**The task**
Repeat every entry below exactly.

[Collected data entries]
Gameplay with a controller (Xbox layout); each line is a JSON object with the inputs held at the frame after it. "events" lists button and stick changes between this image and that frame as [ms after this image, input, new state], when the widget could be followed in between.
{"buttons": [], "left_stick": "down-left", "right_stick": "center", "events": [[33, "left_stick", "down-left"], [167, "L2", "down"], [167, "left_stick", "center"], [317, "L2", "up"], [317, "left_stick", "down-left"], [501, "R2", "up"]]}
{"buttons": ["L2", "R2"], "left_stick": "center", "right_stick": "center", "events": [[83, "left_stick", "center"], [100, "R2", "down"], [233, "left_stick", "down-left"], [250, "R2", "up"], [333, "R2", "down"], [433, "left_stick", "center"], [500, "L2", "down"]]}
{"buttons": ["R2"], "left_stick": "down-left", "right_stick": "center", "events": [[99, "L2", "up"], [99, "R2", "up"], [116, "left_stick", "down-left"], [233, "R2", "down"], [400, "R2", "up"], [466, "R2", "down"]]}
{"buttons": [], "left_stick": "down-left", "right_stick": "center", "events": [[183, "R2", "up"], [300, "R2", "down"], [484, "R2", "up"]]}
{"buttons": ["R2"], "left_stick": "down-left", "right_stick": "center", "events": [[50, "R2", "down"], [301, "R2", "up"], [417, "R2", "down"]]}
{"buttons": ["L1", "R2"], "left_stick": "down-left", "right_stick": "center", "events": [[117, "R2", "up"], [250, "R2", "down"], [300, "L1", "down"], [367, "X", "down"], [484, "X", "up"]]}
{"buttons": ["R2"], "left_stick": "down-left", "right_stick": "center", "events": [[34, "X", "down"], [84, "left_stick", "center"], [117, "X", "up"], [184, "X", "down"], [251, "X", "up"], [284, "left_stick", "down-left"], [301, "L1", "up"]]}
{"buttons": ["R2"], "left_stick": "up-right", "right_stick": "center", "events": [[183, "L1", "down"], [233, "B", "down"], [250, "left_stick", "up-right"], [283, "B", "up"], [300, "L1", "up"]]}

**Solution to this exercise**
Gameplay with a controller (Xbox layout); each line is a JSON object with the inputs held at the frame after it. "events" lists button and stick changes between this image and that frame as [ms after this image, input, new state], when the widget could be followed in between.
{"buttons": [], "left_stick": "down-left", "right_stick": "center", "events": [[33, "left_stick", "down-left"], [167, "L2", "down"], [167, "left_stick", "center"], [317, "L2", "up"], [317, "left_stick", "down-left"], [501, "R2", "up"]]}
{"buttons": ["L2", "R2"], "left_stick": "center", "right_stick": "center", "events": [[83, "left_stick", "center"], [100, "R2", "down"], [233, "left_stick", "down-left"], [250, "R2", "up"], [333, "R2", "down"], [433, "left_stick", "center"], [500, "L2", "down"]]}
{"buttons": ["R2"], "left_stick": "down-left", "right_stick": "center", "events": [[99, "L2", "up"], [99, "R2", "up"], [116, "left_stick", "down-left"], [233, "R2", "down"], [400, "R2", "up"], [466, "R2", "down"]]}
{"buttons": [], "left_stick": "down-left", "right_stick": "center", "events": [[183, "R2", "up"], [300, "R2", "down"], [484, "R2", "up"]]}
{"buttons": ["R2"], "left_stick": "down-left", "right_stick": "center", "events": [[50, "R2", "down"], [301, "R2", "up"], [417, "R2", "down"]]}
{"buttons": ["L1", "R2"], "left_stick": "down-left", "right_stick": "center", "events": [[117, "R2", "up"], [250, "R2", "down"], [300, "L1", "down"], [367, "X", "down"], [484, "X", "up"]]}
{"buttons": ["R2"], "left_stick": "down-left", "right_stick": "center", "events": [[34, "X", "down"], [84, "left_stick", "center"], [117, "X", "up"], [184, "X", "down"], [251, "X", "up"], [284, "left_stick", "down-left"], [301, "L1", "up"]]}
{"buttons": ["R2"], "left_stick": "up-right", "right_stick": "center", "events": [[183, "L1", "down"], [233, "B", "down"], [250, "left_stick", "up-right"], [283, "B", "up"], [300, "L1", "up"]]}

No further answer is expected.